Within the listing below, please show every line carrying the string "dashed".

Supplied material:
------------------------------------------------
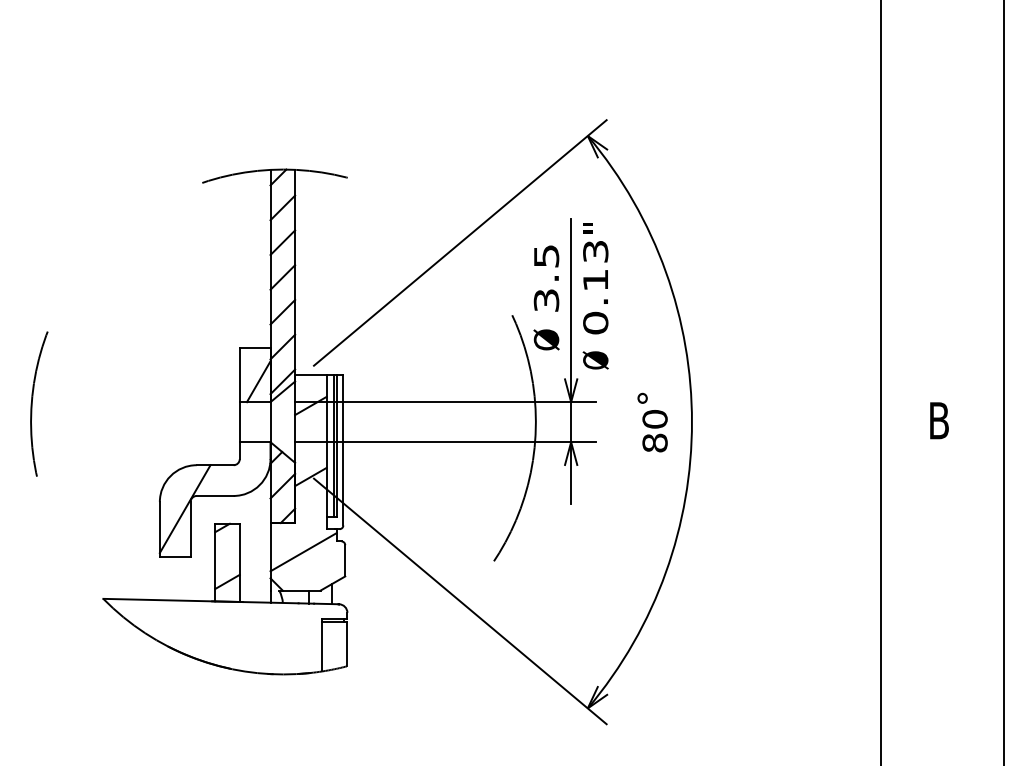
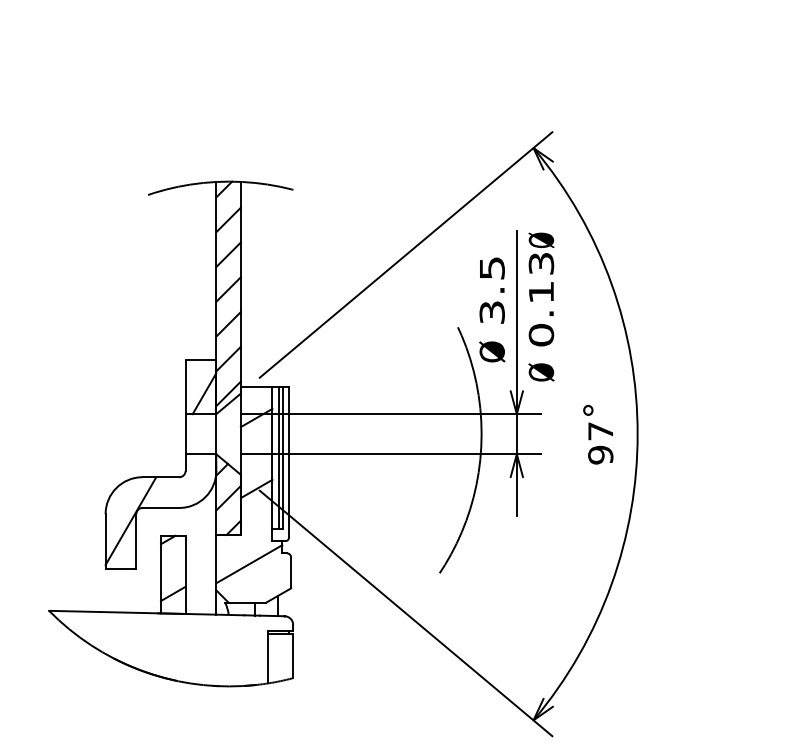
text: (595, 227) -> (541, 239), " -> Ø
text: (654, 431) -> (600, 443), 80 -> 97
------------------------------------------------
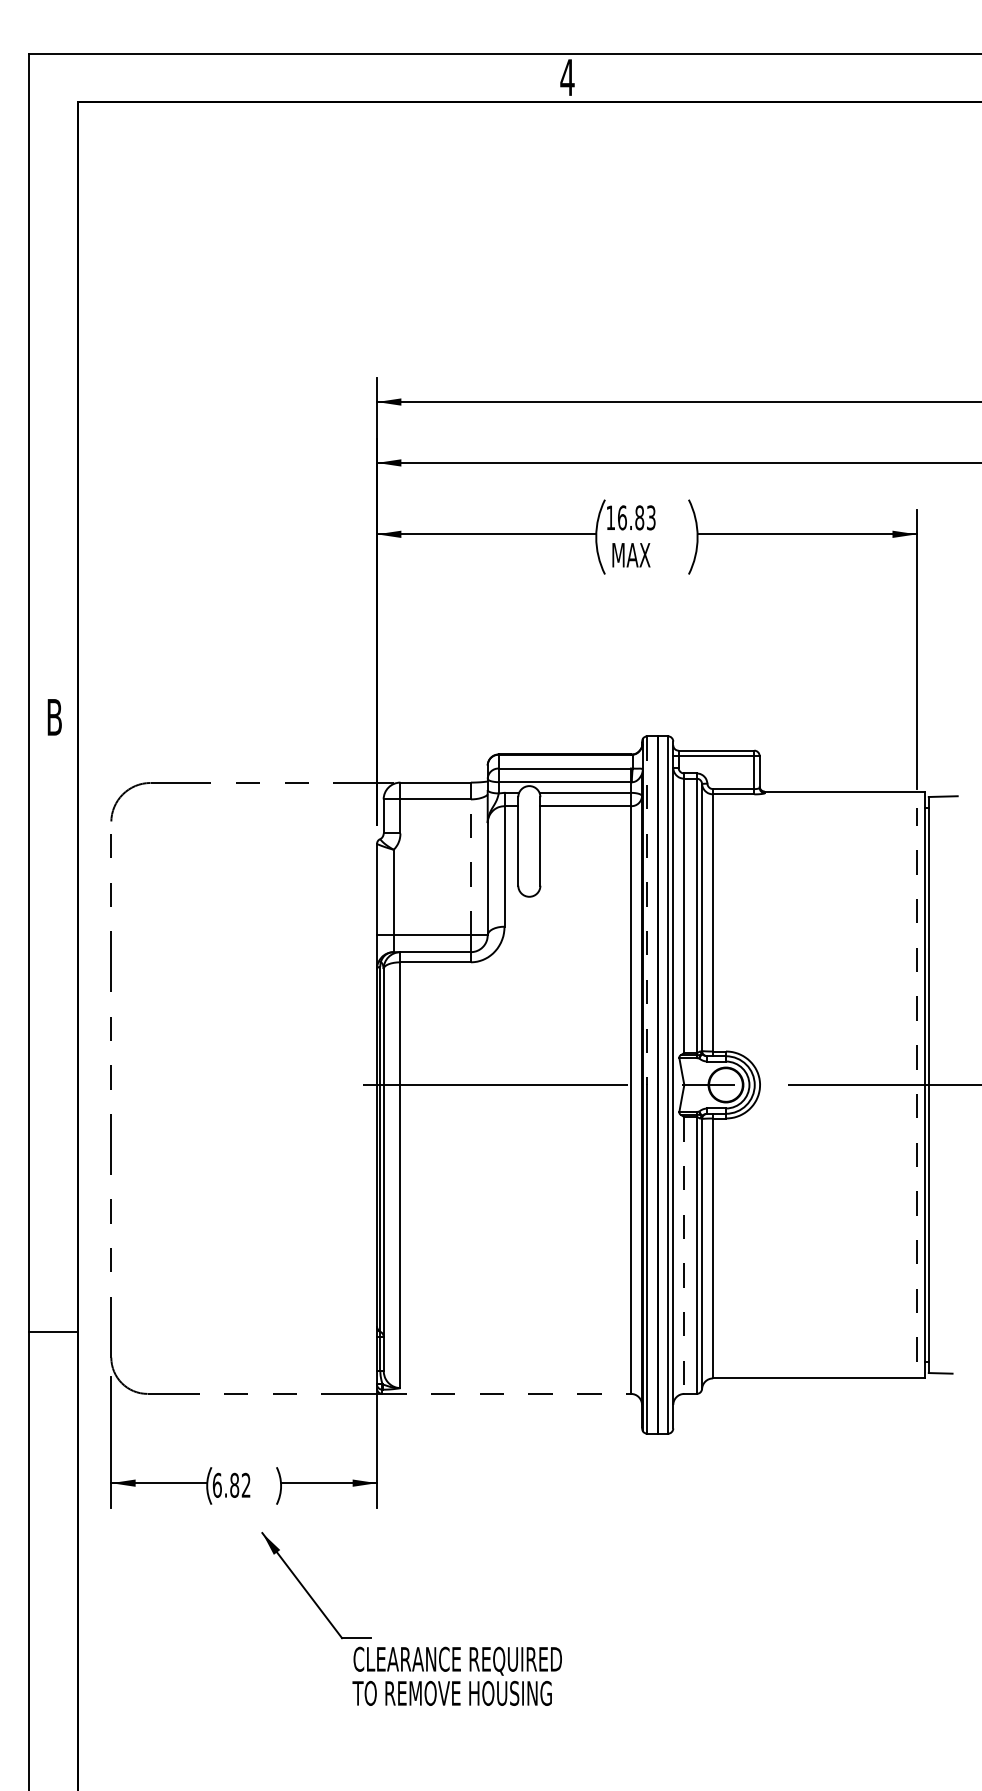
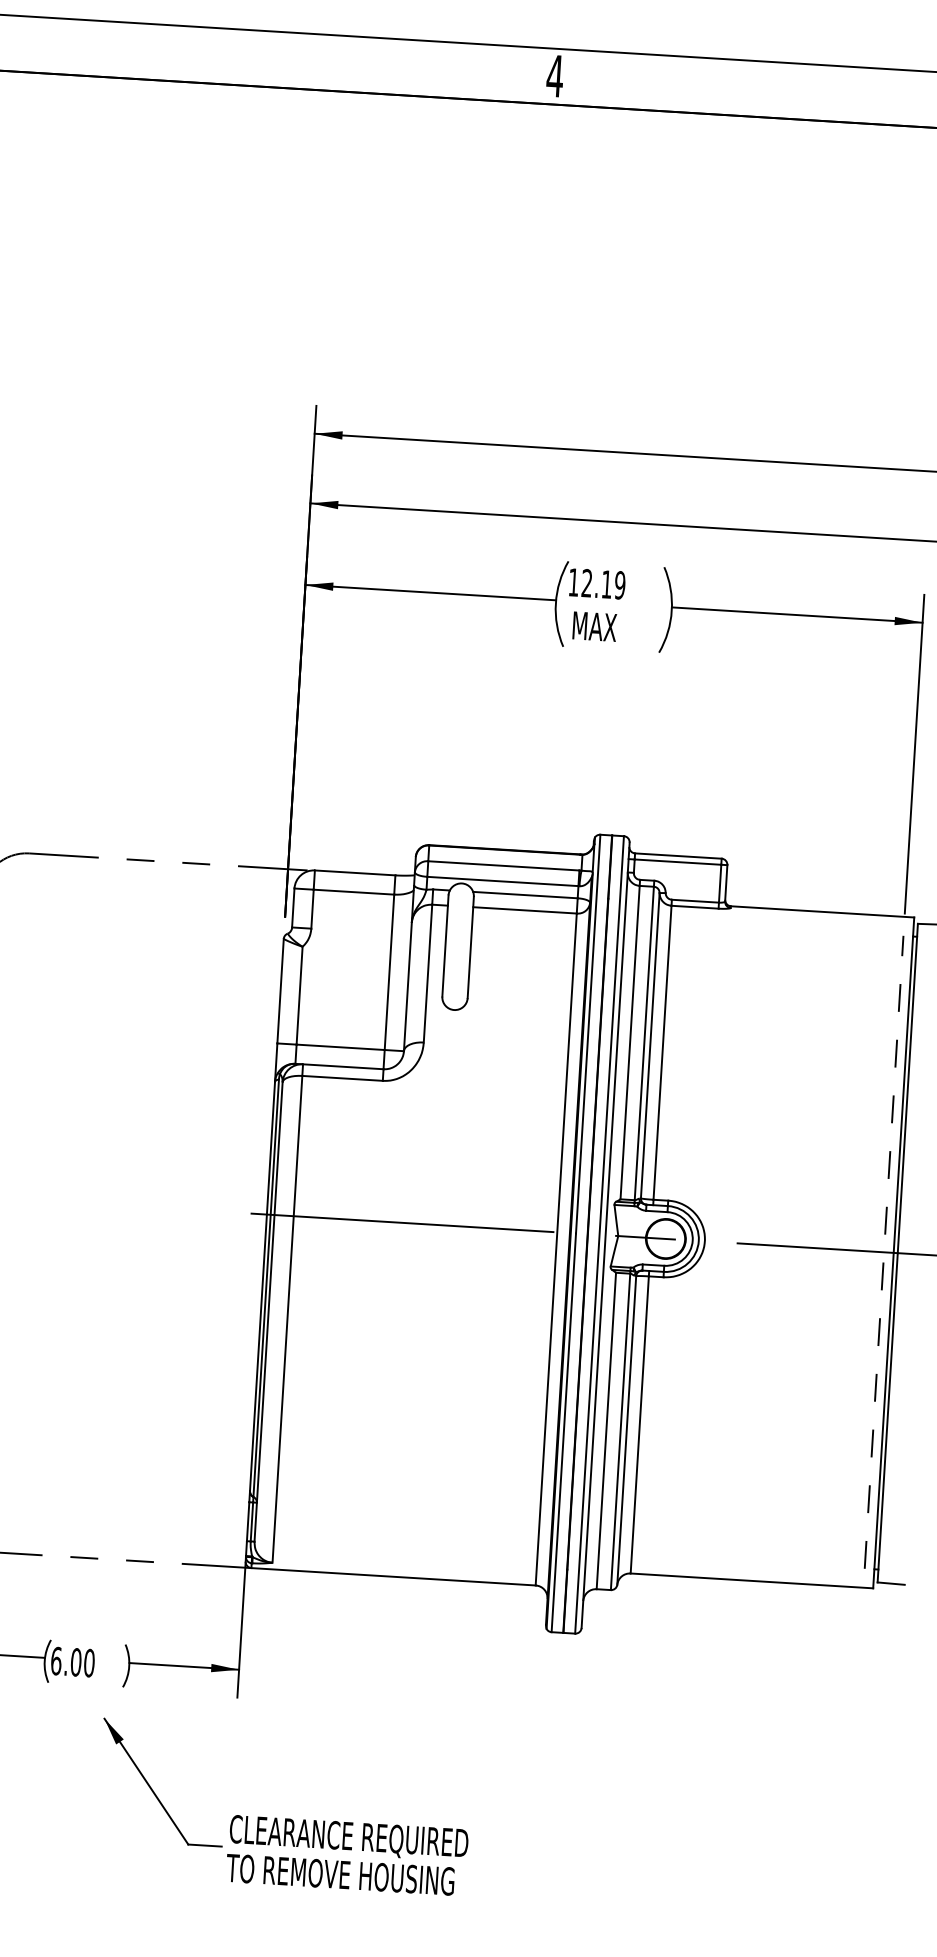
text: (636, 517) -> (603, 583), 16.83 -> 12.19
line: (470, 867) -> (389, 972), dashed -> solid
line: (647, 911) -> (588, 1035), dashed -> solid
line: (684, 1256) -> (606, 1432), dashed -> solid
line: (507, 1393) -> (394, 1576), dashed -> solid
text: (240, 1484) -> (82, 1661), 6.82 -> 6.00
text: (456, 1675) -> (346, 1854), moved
------------------------------------------------
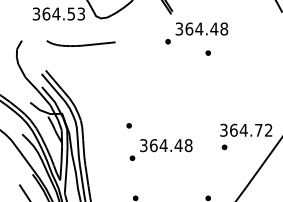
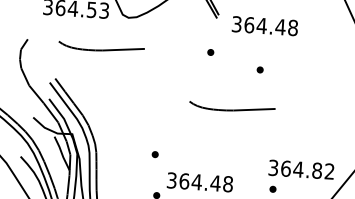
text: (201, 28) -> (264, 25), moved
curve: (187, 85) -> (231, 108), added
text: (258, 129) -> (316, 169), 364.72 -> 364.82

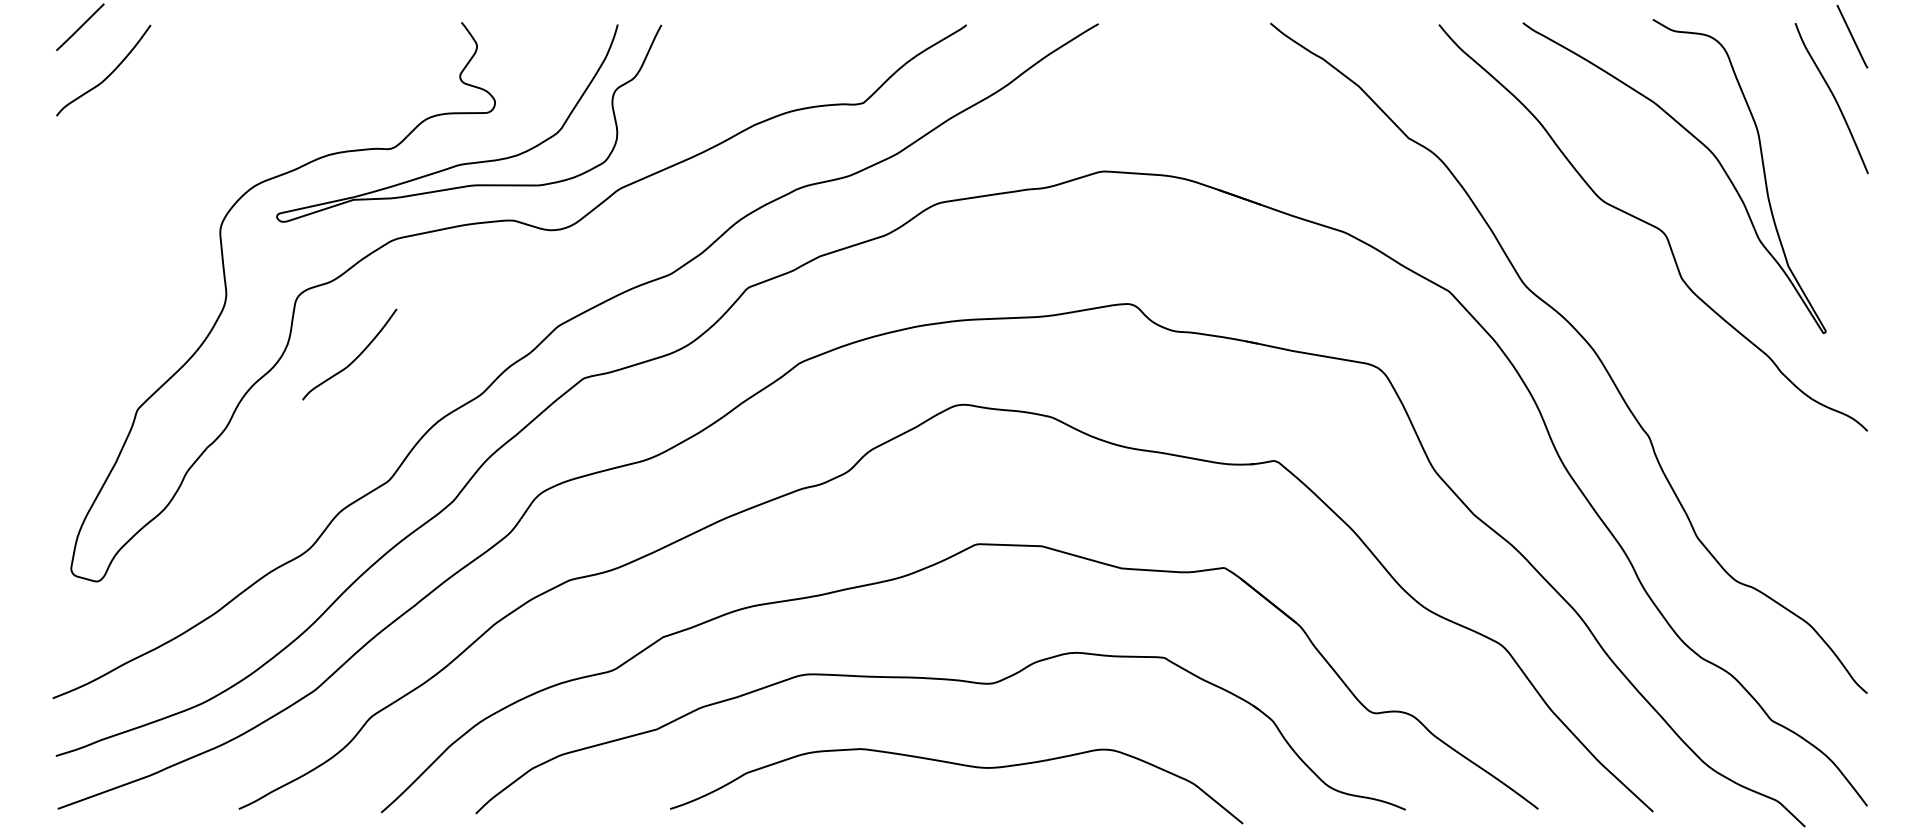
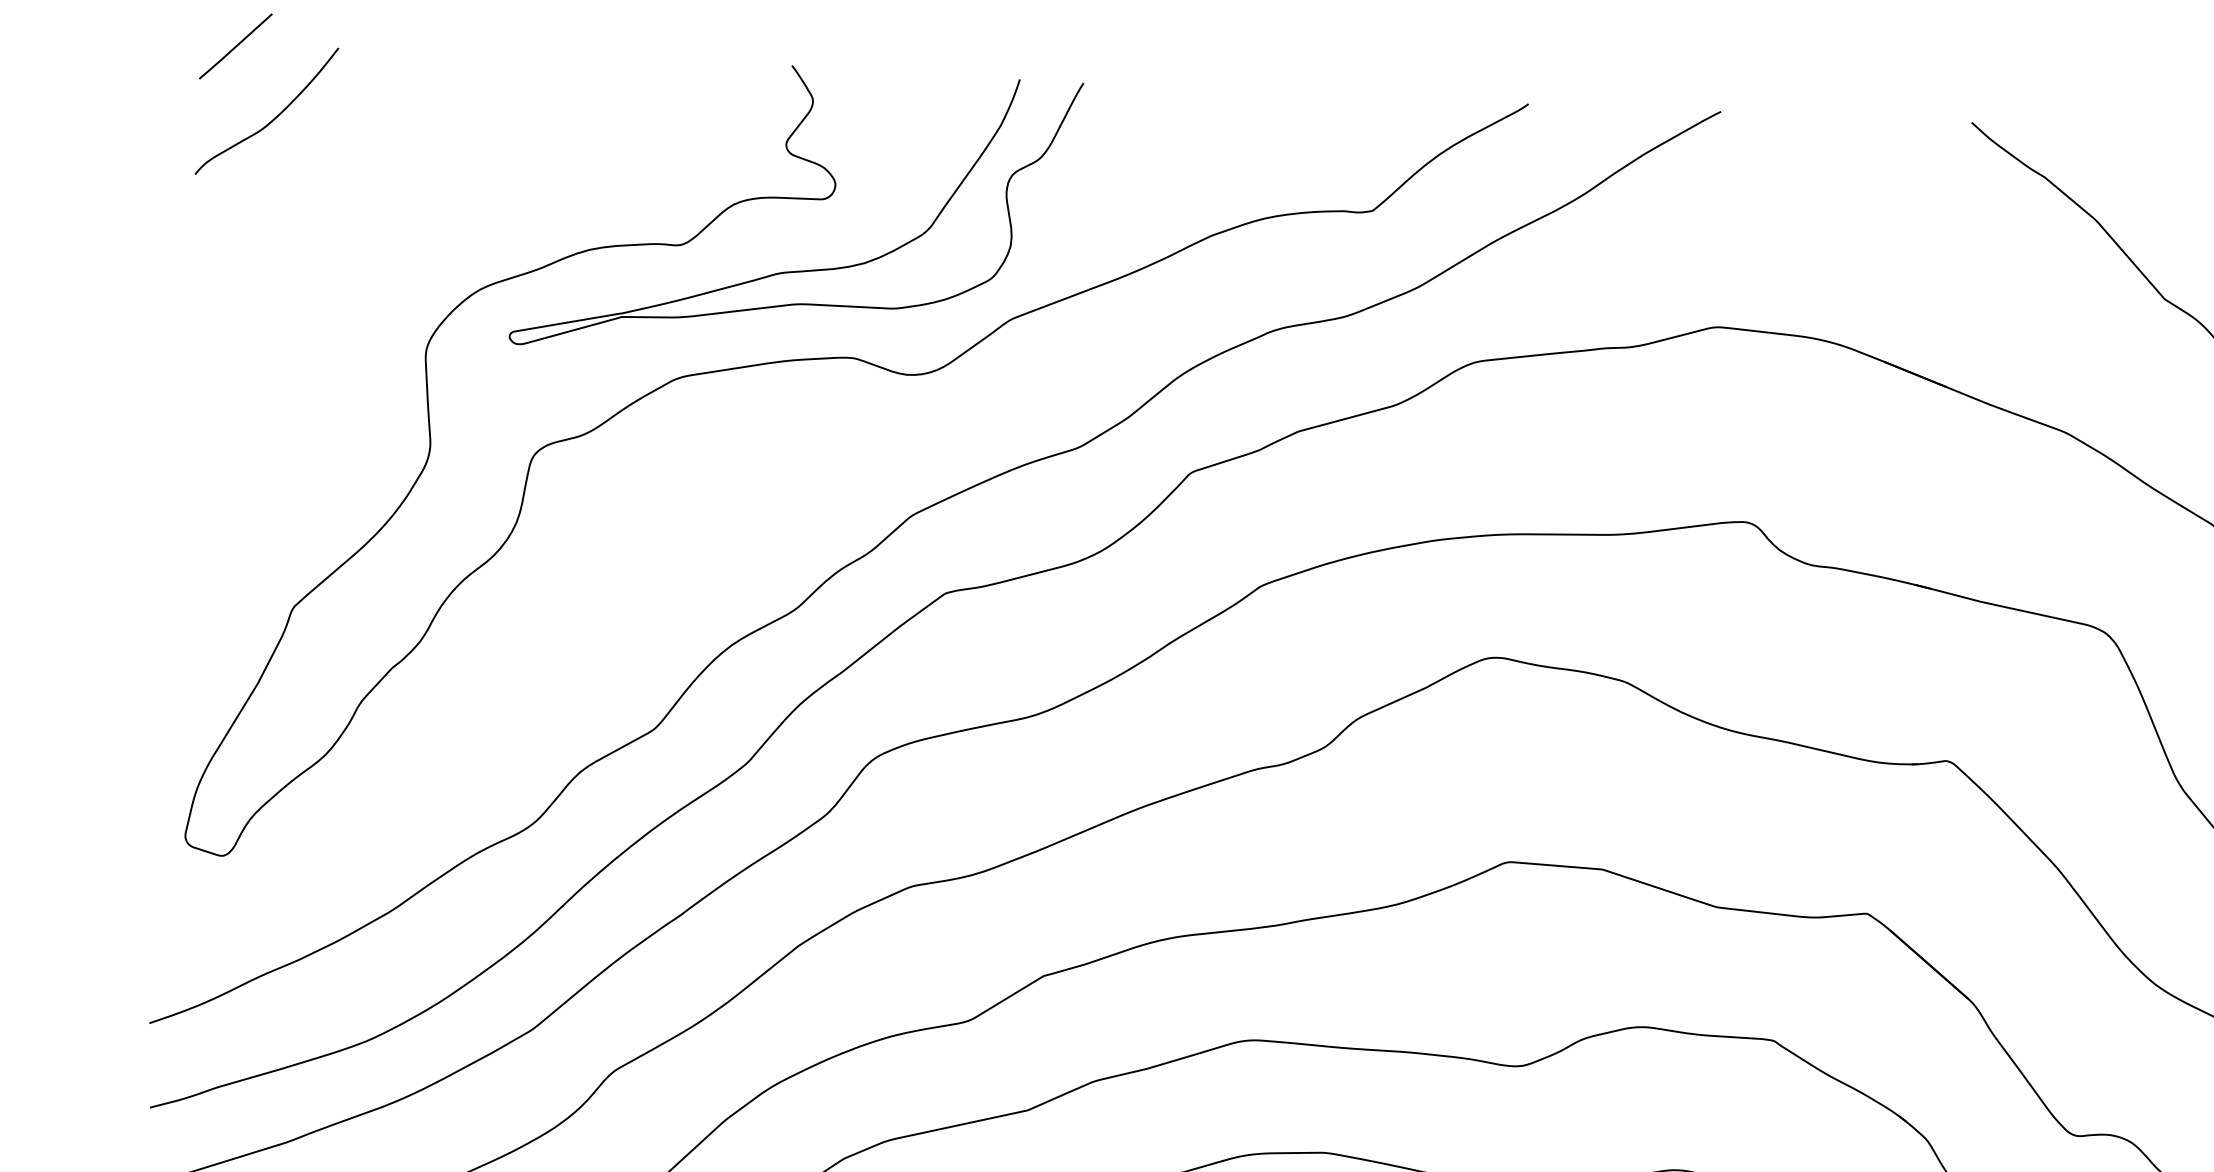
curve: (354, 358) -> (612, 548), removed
------------------------------------------------
Solution for this task:
line: (470, 867) -> (389, 972), dashed -> solid
line: (647, 911) -> (588, 1035), dashed -> solid
line: (684, 1256) -> (606, 1432), dashed -> solid
line: (507, 1393) -> (394, 1576), dashed -> solid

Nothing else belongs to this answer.